— Records for this task —
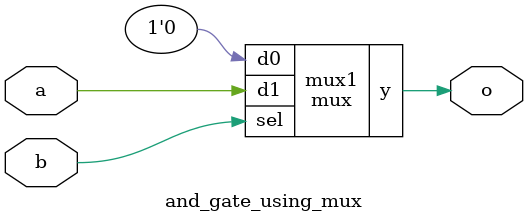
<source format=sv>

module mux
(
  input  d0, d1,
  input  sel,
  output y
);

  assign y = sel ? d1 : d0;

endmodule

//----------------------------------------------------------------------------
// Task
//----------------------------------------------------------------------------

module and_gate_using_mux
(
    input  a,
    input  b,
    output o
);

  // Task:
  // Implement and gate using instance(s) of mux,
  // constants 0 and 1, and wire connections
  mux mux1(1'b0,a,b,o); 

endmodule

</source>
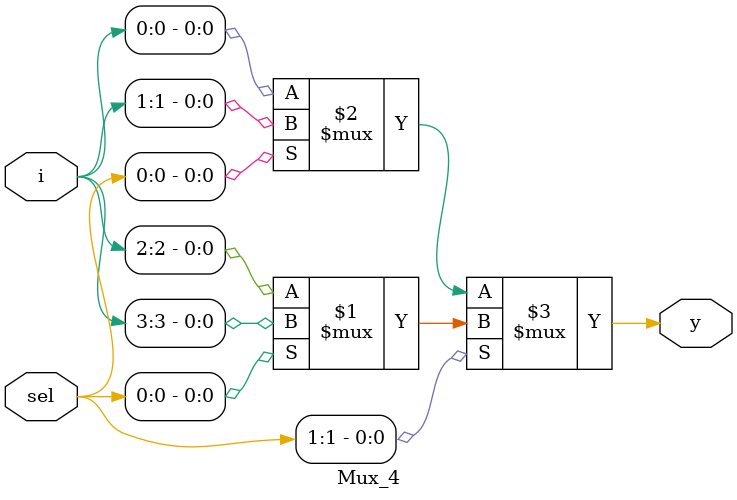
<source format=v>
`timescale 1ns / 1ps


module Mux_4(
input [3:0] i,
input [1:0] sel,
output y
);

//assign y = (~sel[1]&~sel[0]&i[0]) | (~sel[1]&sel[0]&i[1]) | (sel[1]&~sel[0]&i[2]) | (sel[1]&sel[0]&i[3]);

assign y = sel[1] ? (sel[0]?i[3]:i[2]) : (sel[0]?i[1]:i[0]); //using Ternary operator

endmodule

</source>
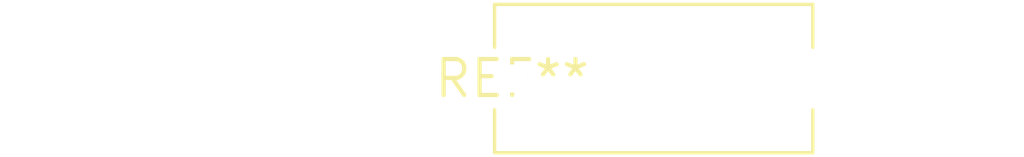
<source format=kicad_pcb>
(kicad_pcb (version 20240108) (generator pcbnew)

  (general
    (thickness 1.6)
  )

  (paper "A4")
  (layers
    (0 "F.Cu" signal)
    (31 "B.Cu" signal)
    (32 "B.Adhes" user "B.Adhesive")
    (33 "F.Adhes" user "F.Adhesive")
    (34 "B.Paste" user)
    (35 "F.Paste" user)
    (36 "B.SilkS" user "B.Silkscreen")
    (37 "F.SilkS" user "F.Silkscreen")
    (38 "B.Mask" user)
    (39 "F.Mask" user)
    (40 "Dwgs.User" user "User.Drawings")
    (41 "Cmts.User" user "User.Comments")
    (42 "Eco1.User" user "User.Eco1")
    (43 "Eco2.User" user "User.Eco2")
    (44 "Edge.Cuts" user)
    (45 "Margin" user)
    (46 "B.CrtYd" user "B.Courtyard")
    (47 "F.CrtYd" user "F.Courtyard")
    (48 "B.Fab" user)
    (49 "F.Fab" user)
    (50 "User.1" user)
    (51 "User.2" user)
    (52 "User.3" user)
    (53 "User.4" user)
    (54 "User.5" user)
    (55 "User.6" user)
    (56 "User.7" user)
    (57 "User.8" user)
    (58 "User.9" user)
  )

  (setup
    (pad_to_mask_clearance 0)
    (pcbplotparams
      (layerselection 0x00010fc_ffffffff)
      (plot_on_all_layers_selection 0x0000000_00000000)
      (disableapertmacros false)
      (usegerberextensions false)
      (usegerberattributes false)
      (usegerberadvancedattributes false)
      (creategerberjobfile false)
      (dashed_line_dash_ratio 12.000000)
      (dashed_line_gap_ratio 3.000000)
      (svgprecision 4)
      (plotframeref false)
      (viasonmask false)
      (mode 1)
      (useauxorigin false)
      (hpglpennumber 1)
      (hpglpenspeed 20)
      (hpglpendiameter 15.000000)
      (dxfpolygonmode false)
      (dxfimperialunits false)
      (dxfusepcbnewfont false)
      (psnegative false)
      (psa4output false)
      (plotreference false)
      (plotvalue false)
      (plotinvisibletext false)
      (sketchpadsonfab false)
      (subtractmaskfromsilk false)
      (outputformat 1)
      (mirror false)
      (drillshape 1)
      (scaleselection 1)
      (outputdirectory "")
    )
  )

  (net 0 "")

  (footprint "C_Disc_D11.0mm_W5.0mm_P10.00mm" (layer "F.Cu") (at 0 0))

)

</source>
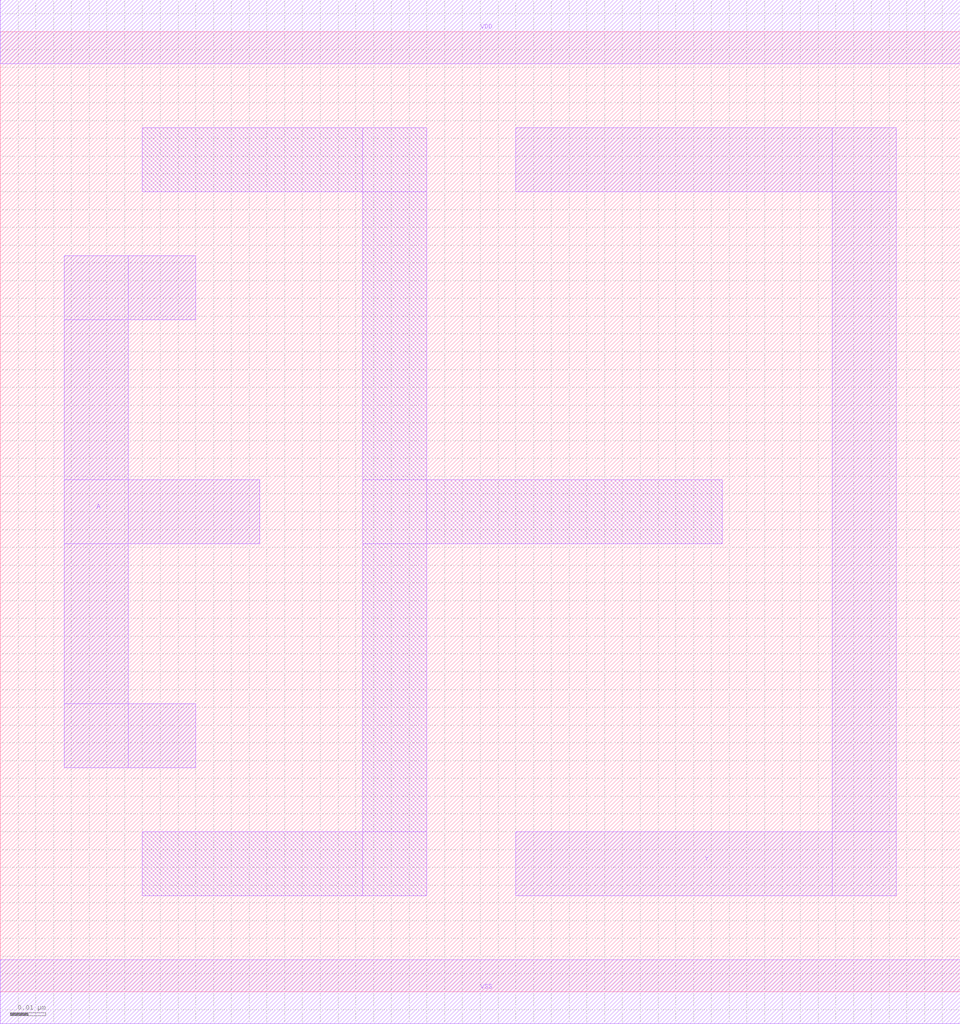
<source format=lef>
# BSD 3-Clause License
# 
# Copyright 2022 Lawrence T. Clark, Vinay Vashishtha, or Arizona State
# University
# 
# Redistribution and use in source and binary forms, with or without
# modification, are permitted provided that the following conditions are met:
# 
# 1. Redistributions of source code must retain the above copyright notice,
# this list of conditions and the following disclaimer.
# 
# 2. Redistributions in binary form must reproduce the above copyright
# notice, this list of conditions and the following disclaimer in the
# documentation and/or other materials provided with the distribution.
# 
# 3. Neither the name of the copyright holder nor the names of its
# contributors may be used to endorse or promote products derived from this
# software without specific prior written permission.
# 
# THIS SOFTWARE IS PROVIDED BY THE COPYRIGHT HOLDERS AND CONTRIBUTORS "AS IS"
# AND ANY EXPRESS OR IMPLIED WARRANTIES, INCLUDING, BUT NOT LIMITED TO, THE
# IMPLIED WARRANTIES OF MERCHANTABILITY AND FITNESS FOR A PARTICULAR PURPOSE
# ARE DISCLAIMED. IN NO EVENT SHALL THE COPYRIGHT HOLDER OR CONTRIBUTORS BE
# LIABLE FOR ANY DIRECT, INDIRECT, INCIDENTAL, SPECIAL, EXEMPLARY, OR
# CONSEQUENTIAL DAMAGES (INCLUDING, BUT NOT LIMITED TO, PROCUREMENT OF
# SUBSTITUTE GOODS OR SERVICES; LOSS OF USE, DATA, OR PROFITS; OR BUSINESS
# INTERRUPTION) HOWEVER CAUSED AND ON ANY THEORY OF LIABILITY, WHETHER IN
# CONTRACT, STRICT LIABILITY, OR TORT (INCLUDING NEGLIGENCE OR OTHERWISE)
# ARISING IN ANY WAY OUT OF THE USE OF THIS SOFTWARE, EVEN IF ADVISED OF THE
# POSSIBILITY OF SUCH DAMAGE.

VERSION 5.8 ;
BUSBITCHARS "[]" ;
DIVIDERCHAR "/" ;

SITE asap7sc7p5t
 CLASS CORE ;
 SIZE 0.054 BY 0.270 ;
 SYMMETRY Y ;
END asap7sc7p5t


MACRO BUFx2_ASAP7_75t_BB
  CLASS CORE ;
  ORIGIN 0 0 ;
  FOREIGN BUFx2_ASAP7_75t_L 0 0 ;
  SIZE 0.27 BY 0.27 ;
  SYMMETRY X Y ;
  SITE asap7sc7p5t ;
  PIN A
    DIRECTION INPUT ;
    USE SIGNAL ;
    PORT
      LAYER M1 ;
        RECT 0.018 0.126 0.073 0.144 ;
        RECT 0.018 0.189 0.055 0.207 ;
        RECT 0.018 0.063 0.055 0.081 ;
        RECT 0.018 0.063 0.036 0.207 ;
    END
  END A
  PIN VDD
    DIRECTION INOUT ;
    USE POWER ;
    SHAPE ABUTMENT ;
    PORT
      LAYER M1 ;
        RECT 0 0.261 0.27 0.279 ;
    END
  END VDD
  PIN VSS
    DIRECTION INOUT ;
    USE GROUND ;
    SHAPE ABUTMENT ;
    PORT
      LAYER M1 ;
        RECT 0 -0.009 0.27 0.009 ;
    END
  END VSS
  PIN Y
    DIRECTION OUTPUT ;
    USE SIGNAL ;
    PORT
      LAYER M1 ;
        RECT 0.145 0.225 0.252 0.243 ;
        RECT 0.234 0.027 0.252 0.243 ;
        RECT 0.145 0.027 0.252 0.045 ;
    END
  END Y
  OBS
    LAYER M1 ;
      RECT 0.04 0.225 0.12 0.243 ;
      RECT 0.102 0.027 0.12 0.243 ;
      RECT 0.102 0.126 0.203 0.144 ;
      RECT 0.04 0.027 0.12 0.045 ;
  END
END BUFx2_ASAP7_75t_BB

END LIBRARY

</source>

— The problem —
Copy out every line of the material above that mentions the word "SilkS".

— Output for this task —
    (36 "B.SilkS" user "B.Silkscreen")
    (37 "F.SilkS" user "F.Silkscreen")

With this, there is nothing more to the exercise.